▶ [Given passage]
###

Navigating the current markets is not a leisurely activity for the ill-equipped or uninformed. While I am not an active day-trader, I am certainly respectful of the fact that the structure of our equity exchanges and equity markets overall have changed. The overwhelming percentage of equity volumes traded are directed by high frequency trading programs. In light of that, do not think for a second that the waters are not filled with lots of sharks. Navigate accordingly or otherwise, much like this scene from the 1975 summer thriller Jaws, you also may need a bigger boat.

  • phil trupp

    This is an excellent article. The markets haven’t merely changed, they’ve made a metamorphosis unrecognizable to many investors–and not just the retail trade; old hands are also at a loss in this brave new world of black boxes, high frequency trading, flash trades, dark pools, private placements, pump and dump, and off balance sheet transactions. The other day an ad on CNBC offered a black box programmed with various quasi-HFT algorithms for the at-home trader. Pick your very own algorithms and play like the pros: that was the thrust of the ad. Again, about “change”: many market watchers dismiss this euphemism and claim the that, in truth, the market is “broken,” and if not broken, it is fragmented by what appears to be a movement away from all matters of value and headed in the direction of so-called “trending.” Is it any wonder so many investors are turning away from the investing machinery that is now working against them? I remember when Jim Cramer called technical analysis “a substitute for homework.” He has since changed his tune and spends time trying to explain “head and shoulders” formations, “resistance” levels and so forth, the basics of technical analysis. Yet the black boxes resist even these efforts as high frequency trading gobbles up more than 70 percent of all daily trading activity. Could it be that the equity markets have become too clever by half? With investors turning away in droves, it would make sense reconsider the old basics upon which the market was built after 1934. Prior to that year, investors were not given prospectuses and pricing on any given day or week was virtually exclusive to the conflicted inside traders such as Joseph P. Kennedy who helped bring about the 1929 crash. We have gone from no information to far too much information. Worse, much of this information is gibberish; it is more useful to video game programmers than to investors who wish to participate in a value-oriented system guided by transparency. Is it possible that the markets are courting disaster? Could they be headed for irrelevancy? Are they driving away the very life blood of any market? Will we see a trend of large public companies going private? After all, today’s investing gimmicks are equal opportunity destroyers. Let investors invest and capitalism make a comeback.

###

▶ [Information supplied]
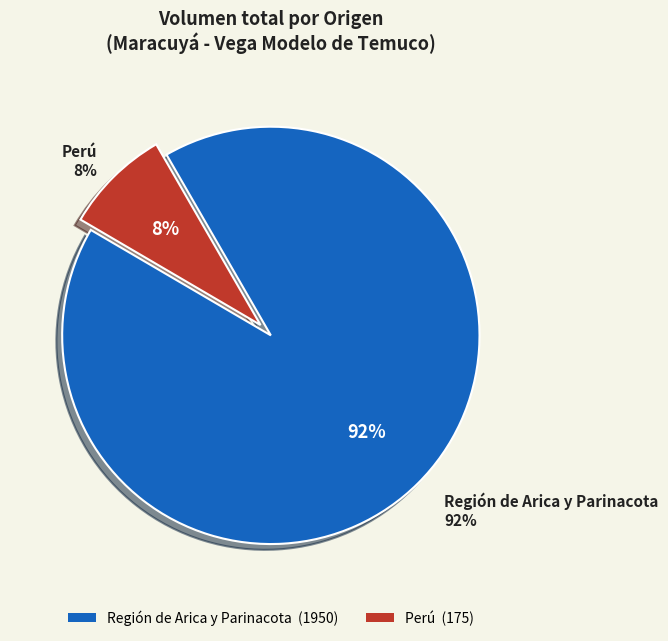

Is it true that 20 is 11% of the pie?

False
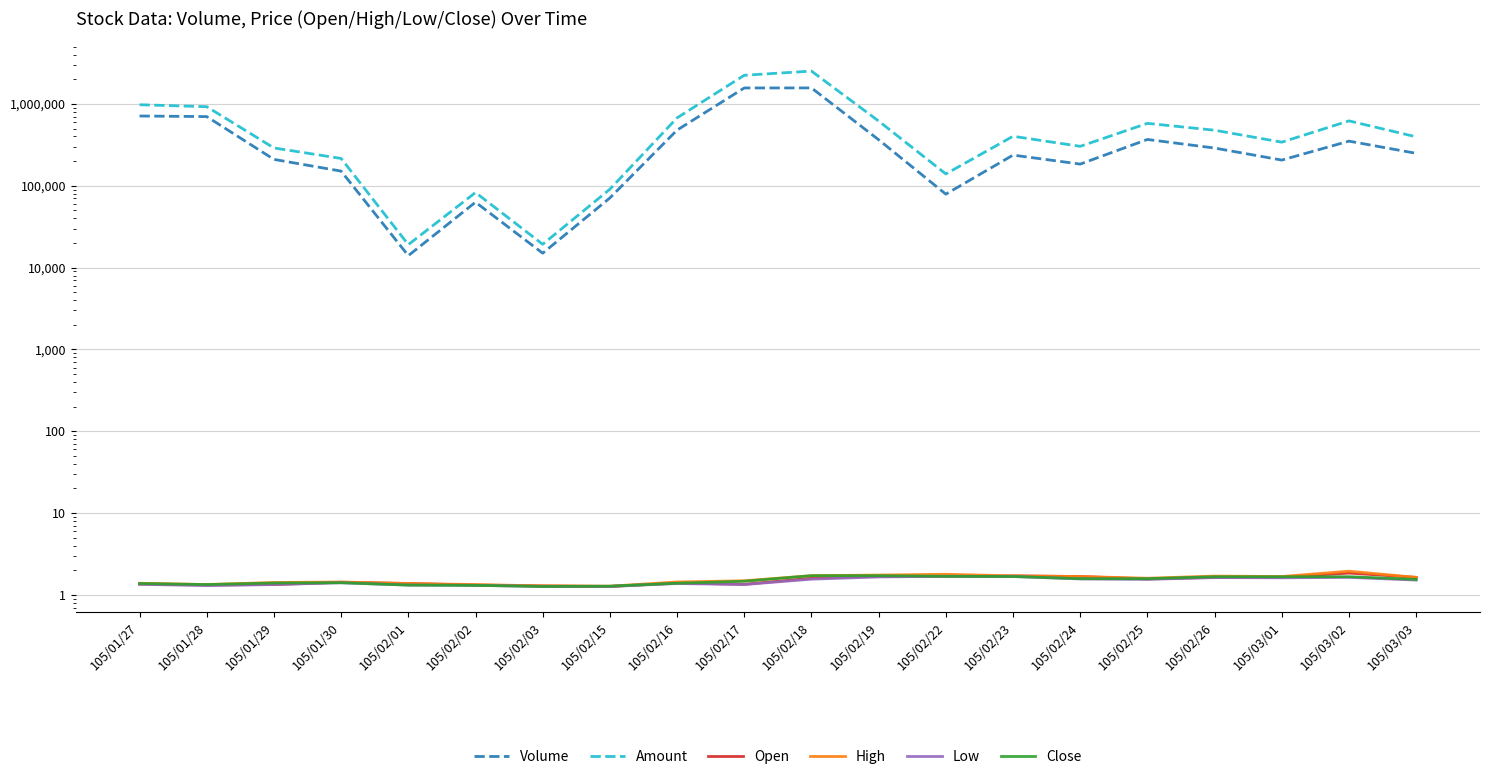

At which label is Amount closest to 1269005?

105/01/27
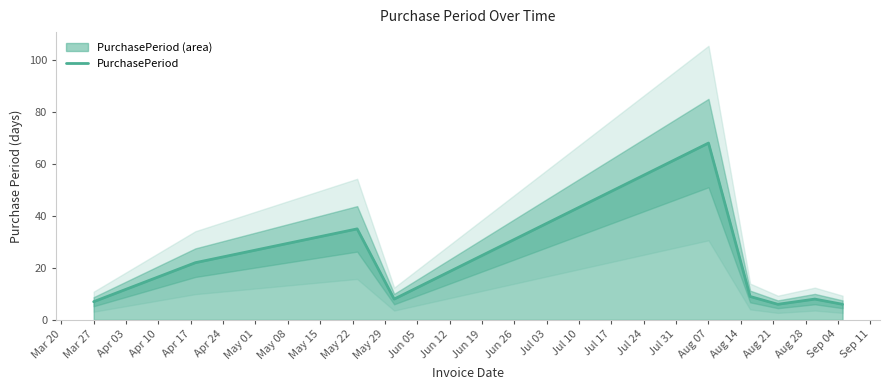

The value of PurchasePeriod at Aug 07 is 47. True or false?

False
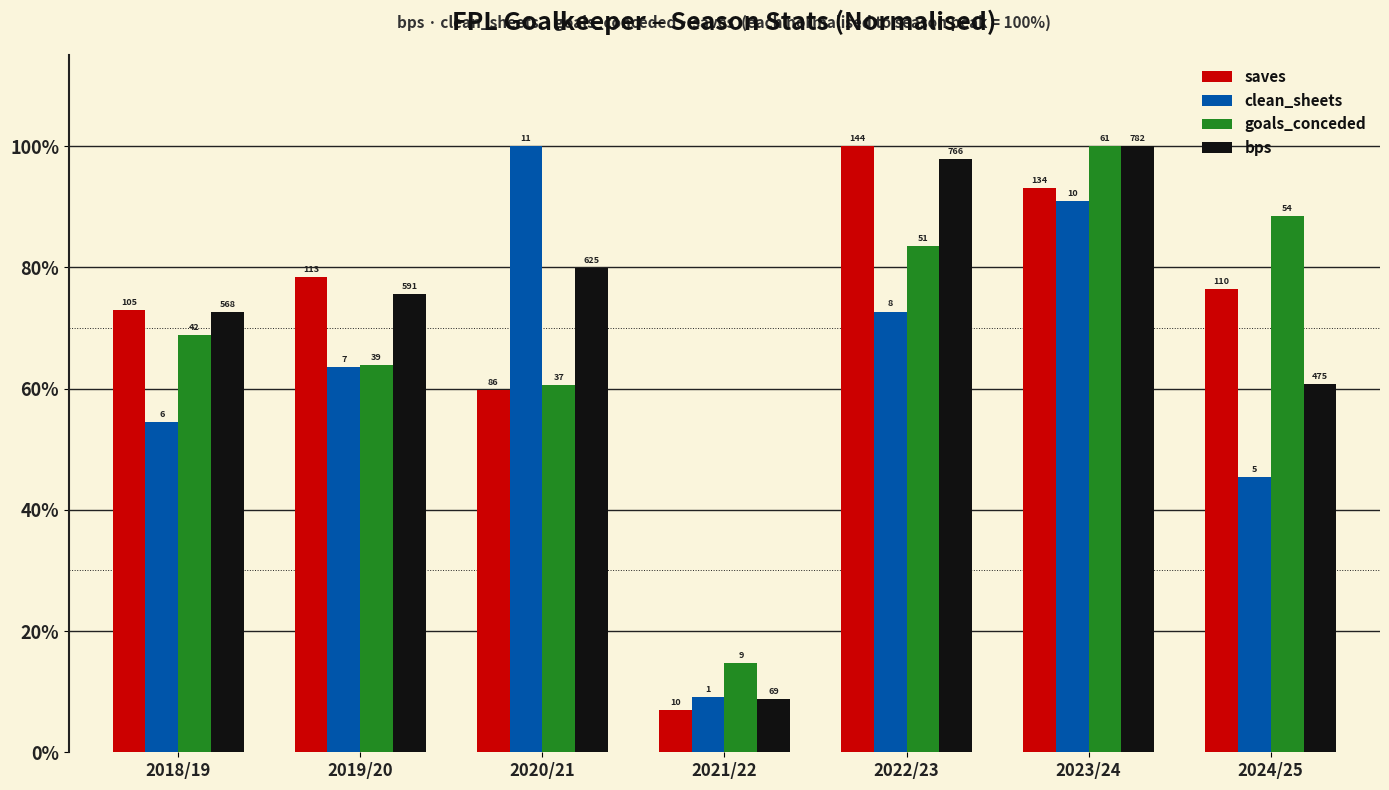

What are all the series names shown in the legend?

saves, clean_sheets, goals_conceded, bps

###

▶ [Problem to work on] Copy the section of the passage on trading in today's markets that starts at the words "Navigating the current" and ends after "a bigger boat.", and replace "sharks" with "piranhas". The items have nothing to do with the passage on trading in today's markets.

▶ [Exercise response]
Navigating the current markets is not a leisurely activity for the ill-equipped or uninformed. While I am not an active day-trader, I am certainly respectful of the fact that the structure of our equity exchanges and equity markets overall have changed. The overwhelming percentage of equity volumes traded are directed by high frequency trading programs. In light of that, do not think for a second that the waters are not filled with lots of piranhas. Navigate accordingly or otherwise, much like this scene from the 1975 summer thriller Jaws, you also may need a bigger boat.